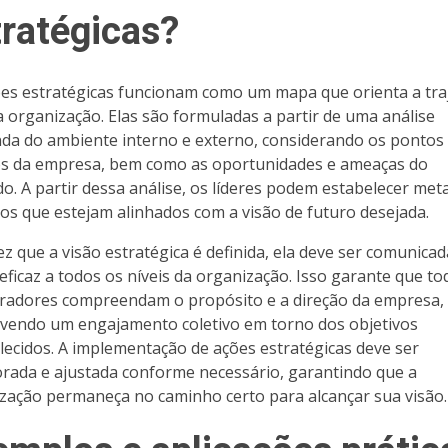
tratégicas?
ões estratégicas funcionam como um mapa que orienta a tra
 organização. Elas são formuladas a partir de uma análise
da do ambiente interno e externo, considerando os pontos 
os da empresa, bem como as oportunidades e ameaças do
o. A partir dessa análise, os líderes podem estabelecer met
vos que estejam alinhados com a visão de futuro desejada.
z que a visão estratégica é definida, ela deve ser comunicad
eficaz a todos os níveis da organização. Isso garante que to
radores compreendam o propósito e a direção da empresa,
endo um engajamento coletivo em torno dos objetivos
lecidos. A implementação de ações estratégicas deve ser
rada e ajustada conforme necessário, garantindo que a
zação permaneça no caminho certo para alcançar sua visão.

━━━━━━━━━━━━━━━━━━━━━━━━━━━━━━

TASK – Word for word, restate every line of the listing, omitting the pictures.

SOLUTION –
tratégicas?
ões estratégicas funcionam como um mapa que orienta a tra
 organização. Elas são formuladas a partir de uma análise
da do ambiente interno e externo, considerando os pontos 
os da empresa, bem como as oportunidades e ameaças do
o. A partir dessa análise, os líderes podem estabelecer met
vos que estejam alinhados com a visão de futuro desejada.
z que a visão estratégica é definida, ela deve ser comunicad
eficaz a todos os níveis da organização. Isso garante que to
radores compreendam o propósito e a direção da empresa,
endo um engajamento coletivo em torno dos objetivos
lecidos. A implementação de ações estratégicas deve ser
rada e ajustada conforme necessário, garantindo que a
zação permaneça no caminho certo para alcançar sua visão.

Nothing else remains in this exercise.